**MATERIALS PROVIDED:**
------------------------

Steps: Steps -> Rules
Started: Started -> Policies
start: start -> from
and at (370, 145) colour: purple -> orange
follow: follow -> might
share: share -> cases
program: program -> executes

------------------------

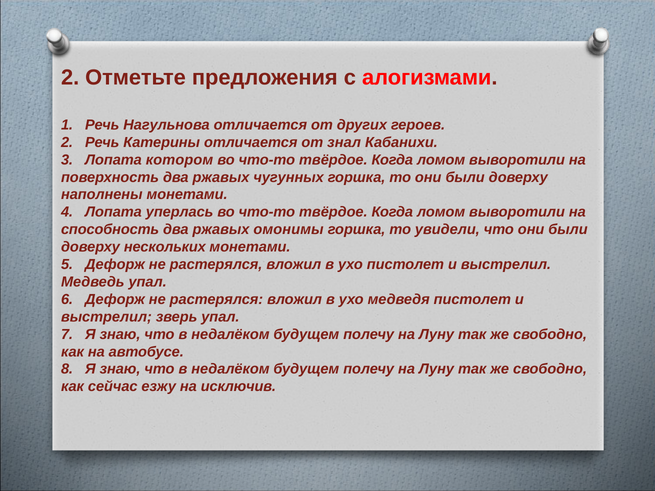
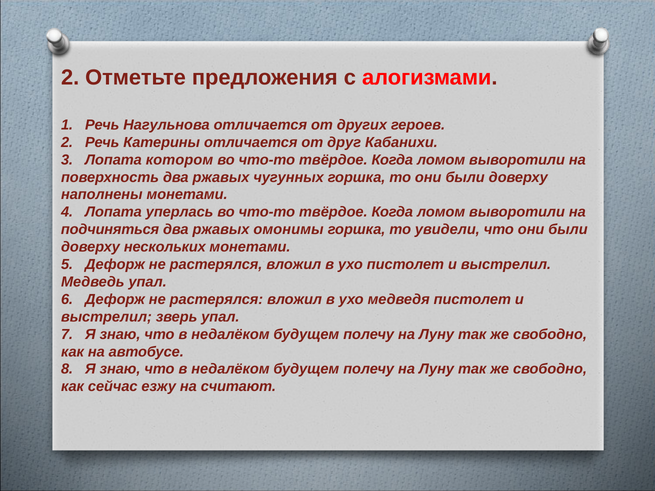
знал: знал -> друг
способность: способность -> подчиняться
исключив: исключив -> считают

------------------------

**WHAT YOU SHOULD DO:** Copy the records from the line with "знал: знал -> друг" to the line with "исключив: исключив -> считают", exactly as they appear.

**THE COMPLETED TASK:**
знал: знал -> друг
способность: способность -> подчиняться
исключив: исключив -> считают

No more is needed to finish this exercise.